**What you should do**: Print the data in full, exactly as it reads.

Stored data entries
____

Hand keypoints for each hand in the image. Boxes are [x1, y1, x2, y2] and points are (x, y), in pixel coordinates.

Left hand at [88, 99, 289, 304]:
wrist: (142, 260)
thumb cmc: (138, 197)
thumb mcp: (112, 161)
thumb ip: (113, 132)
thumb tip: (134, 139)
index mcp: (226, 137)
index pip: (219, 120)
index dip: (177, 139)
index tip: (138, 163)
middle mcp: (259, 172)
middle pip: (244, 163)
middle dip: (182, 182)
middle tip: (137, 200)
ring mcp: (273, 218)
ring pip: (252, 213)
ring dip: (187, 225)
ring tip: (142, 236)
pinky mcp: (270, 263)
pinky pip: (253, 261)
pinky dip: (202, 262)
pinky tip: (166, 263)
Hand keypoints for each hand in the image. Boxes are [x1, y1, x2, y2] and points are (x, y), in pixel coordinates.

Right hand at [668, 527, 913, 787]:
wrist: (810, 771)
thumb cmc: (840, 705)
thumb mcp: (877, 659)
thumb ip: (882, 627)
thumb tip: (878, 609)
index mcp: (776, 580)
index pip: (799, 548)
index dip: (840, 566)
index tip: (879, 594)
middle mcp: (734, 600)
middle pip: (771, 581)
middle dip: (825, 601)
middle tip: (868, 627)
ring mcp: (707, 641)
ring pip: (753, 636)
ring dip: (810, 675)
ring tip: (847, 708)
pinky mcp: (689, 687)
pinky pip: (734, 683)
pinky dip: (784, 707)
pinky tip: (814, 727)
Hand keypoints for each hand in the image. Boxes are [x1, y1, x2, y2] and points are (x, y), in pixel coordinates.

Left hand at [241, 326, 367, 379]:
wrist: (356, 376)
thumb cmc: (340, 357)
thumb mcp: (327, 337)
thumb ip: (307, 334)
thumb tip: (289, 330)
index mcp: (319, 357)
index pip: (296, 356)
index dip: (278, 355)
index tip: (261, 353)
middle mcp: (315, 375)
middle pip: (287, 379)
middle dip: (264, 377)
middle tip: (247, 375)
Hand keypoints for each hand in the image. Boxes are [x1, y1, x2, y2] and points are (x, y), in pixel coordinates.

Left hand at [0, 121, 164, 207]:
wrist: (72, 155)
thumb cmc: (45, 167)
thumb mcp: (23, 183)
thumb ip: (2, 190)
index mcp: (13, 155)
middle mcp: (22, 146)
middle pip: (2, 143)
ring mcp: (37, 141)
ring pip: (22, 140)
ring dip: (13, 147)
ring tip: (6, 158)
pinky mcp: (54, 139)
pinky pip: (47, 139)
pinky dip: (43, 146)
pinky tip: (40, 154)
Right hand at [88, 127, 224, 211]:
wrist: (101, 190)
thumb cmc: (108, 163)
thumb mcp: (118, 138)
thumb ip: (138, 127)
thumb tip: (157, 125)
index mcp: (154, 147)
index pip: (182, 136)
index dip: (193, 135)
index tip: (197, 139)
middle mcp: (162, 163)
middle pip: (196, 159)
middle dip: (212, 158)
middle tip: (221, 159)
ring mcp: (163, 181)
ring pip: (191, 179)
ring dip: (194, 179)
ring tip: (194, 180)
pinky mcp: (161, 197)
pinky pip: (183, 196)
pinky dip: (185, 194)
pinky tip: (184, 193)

____

**Answer to this exercise**:
Hand keypoints for each hand in the image. Boxes are [x1, y1, x2, y2] and points are (x, y), in pixel coordinates.

Left hand at [88, 99, 289, 304]:
wrist: (142, 260)
thumb cmc: (138, 197)
thumb mcp: (112, 161)
thumb ip: (113, 132)
thumb tip: (134, 139)
index mcp: (226, 137)
index pip: (219, 120)
index dip: (177, 139)
index tip: (138, 163)
middle mcp: (259, 172)
middle pip: (244, 163)
middle dip: (182, 182)
middle tip: (137, 200)
ring mcp: (273, 218)
ring pip: (252, 213)
ring dip: (187, 225)
ring tip: (142, 236)
pinky mcp: (270, 263)
pinky pip: (253, 261)
pinky dip: (202, 262)
pinky tip: (166, 263)
Hand keypoints for each hand in the image. Boxes are [x1, y1, x2, y2] and points are (x, y), in pixel coordinates.

Right hand at [668, 527, 913, 787]:
wrist: (810, 771)
thumb cmc: (840, 705)
thumb mcp: (877, 659)
thumb ip: (882, 627)
thumb tip: (878, 609)
index mcp: (776, 580)
index pip: (799, 548)
index dip: (840, 566)
index tip: (879, 594)
middle mcp: (734, 600)
middle pip: (771, 581)
middle dip: (825, 601)
middle tip: (868, 627)
ring mcp: (707, 641)
ring pip: (753, 636)
ring dip: (810, 675)
ring tip: (847, 708)
pinky mcp: (689, 687)
pinky pip: (734, 683)
pinky dip: (784, 707)
pinky tip: (814, 727)
Hand keypoints for each hand in the image. Boxes are [x1, y1, x2, y2] and points are (x, y), in pixel coordinates.

Left hand at [241, 326, 367, 379]:
wrist: (356, 376)
thumb cmc: (340, 357)
thumb mcp: (327, 337)
thumb ip: (307, 334)
thumb tip: (289, 330)
index mcp: (319, 357)
index pip: (296, 356)
index dip: (278, 355)
index tip: (261, 353)
middle mcp: (315, 375)
middle pip: (287, 379)
middle dip: (264, 377)
middle tip: (247, 375)
Hand keypoints for each hand in the image. Boxes are [x1, y1, x2, y2] and points are (x, y), in pixel coordinates.

Left hand at [0, 121, 164, 207]:
wrist: (72, 155)
thumb cmc: (45, 167)
thumb mcp: (23, 183)
thumb ip: (2, 190)
index mcp: (13, 155)
middle mcp: (22, 146)
middle pip: (2, 143)
ring mcp: (37, 141)
ring pip: (22, 140)
ring dip: (13, 147)
ring tip: (6, 158)
pinky mcp: (54, 139)
pinky pip: (47, 139)
pinky dip: (43, 146)
pinky tip: (40, 154)
Right hand at [88, 127, 224, 211]:
wrist: (101, 190)
thumb cmc: (108, 163)
thumb mcp: (118, 138)
thumb ip: (138, 127)
thumb tip: (157, 125)
index mcp: (154, 147)
index pip: (182, 136)
index dip: (193, 135)
index tip: (197, 139)
middle mcp: (162, 163)
middle pip: (196, 159)
middle dip: (212, 158)
middle tip: (221, 159)
ring mcp: (163, 181)
ring pip: (191, 179)
ring dip: (194, 179)
ring tip: (194, 180)
pinky mcp: (161, 197)
pinky pip: (183, 196)
pinky dip: (185, 194)
pinky tip: (184, 193)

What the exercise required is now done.